Garis ke kanan horisontal ini menunjukkan retention rate, ke bawah vertikal menunjukkan
jumlah akuisisi pelanggan baru. Sementara, garis diagonal ditarik dari kiri bawah ke kanan
atas menunjukkan jumlah pelanggan yang aktif tiap bulannya.”

4. CAC Recovery

Asumsi di atas adalah jika pelanggan membeli gorengan siklusnya seminggu sekali, setiap
membeli sekitar lima gorengan. Artinya warung mendapat untung Rp2.500. Untuk dapat
satu pelanggan baru, warung gorengan mengeluarkan Rp10.000. Kita lihat di baris paling
atas. Total CAC untuk minggu pertama berarti Rp10.000 x 10 = Rp100.000. Artinya, untuk
balik modal, berarti dibutuhkan pembelian sebanyak 40x. Ini dihitung dari
Rp100.000:margin per pembelian, yaitu Rp2.500.

Berarti tinggal ditambahkan semua ke kanan, total 10+6+6+5+3+2 = 32. berarti belum balik
modal setelah 5 minggu.

Dari sini kita mengetahui, Jika uang yang dibakar-bakar untuk promosi itu akan semakin
cepat baliknya, jika pelanggan setia semakin banyak. Semakin bagus produk dan servis yang
diberikan, semakin cepat balik modalnya. Misalnya semua anak kantor menjadi pelanggan
baru kang maman gorengan balik lagi. Angkanya menjadi 10–10–10–10–10. Dijumlah total
lima puluh.
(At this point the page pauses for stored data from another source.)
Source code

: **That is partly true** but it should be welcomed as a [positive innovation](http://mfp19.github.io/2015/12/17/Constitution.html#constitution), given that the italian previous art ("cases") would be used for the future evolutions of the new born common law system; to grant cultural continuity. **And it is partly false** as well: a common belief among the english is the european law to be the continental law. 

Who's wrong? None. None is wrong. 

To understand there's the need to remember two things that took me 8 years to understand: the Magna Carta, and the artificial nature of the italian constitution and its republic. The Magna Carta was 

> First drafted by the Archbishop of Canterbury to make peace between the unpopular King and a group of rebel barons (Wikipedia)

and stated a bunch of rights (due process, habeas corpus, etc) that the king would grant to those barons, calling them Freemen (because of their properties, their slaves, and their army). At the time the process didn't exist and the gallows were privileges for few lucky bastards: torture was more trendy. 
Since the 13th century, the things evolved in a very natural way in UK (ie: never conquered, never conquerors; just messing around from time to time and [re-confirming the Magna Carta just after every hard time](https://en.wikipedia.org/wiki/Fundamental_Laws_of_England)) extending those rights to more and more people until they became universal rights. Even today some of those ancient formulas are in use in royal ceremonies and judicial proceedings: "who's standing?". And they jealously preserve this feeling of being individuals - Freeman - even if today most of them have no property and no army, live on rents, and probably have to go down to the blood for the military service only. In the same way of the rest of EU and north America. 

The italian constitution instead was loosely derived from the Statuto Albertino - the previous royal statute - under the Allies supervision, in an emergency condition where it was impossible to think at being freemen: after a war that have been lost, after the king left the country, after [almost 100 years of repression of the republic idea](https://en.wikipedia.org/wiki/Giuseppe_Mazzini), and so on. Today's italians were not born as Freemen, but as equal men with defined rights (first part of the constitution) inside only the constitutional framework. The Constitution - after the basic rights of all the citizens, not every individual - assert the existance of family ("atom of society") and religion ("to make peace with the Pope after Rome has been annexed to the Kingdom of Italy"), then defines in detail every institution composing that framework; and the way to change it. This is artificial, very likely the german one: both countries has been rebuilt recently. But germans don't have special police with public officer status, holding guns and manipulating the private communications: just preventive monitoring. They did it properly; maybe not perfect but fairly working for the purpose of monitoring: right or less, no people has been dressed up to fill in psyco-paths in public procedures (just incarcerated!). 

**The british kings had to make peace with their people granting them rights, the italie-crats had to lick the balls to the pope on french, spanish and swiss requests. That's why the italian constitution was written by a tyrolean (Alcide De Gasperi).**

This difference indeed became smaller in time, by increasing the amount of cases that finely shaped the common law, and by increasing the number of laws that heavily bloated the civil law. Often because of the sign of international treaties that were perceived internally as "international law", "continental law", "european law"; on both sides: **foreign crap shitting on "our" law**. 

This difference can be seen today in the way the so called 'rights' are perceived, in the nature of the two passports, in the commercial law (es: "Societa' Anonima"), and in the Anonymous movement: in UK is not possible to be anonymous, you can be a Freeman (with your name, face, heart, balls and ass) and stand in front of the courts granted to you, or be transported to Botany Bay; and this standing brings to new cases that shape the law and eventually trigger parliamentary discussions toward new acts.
Di minggu keempat sudah balik modal.

Angka-angka itu yang menjadi barometer untuk menentukan kapan dan seberapa jauh bisa
bakar uang. Salah satunya. Dari sini kita tahu bahwa Customer Lifetime Value (CLV), berapa
margin yang akan dihasilkan setiap pelanggan untuk perusahaan. Dari sini terlihat sebagus
apa produk bisa diterima oleh konsumen.

Menghitungnya bagaimana ? Misalnya jika orang yang membeli gorengan itu bagi-bagi ke
teman-temannya, lalu mereka menjadi pelanggan warung gorengan. Bahkan tidak perlu
repot promo bagi-bagi gorengan sudah laris. itu namanya virality.

5. Epilog

Pertumbuhan bisnis, baik konvensional maupun digital, mempunyai fondasi yang sama:
mendapatkan pelanggan baru, dan mempertahankan pelanggan lama.

Bedanya, basis bisnis digital secara natural adalah data driven, sehingga segala keputusan
yang diambil tidak hanya dari intuisi dan perkiraan, tapi dari fakta dan data yang ada.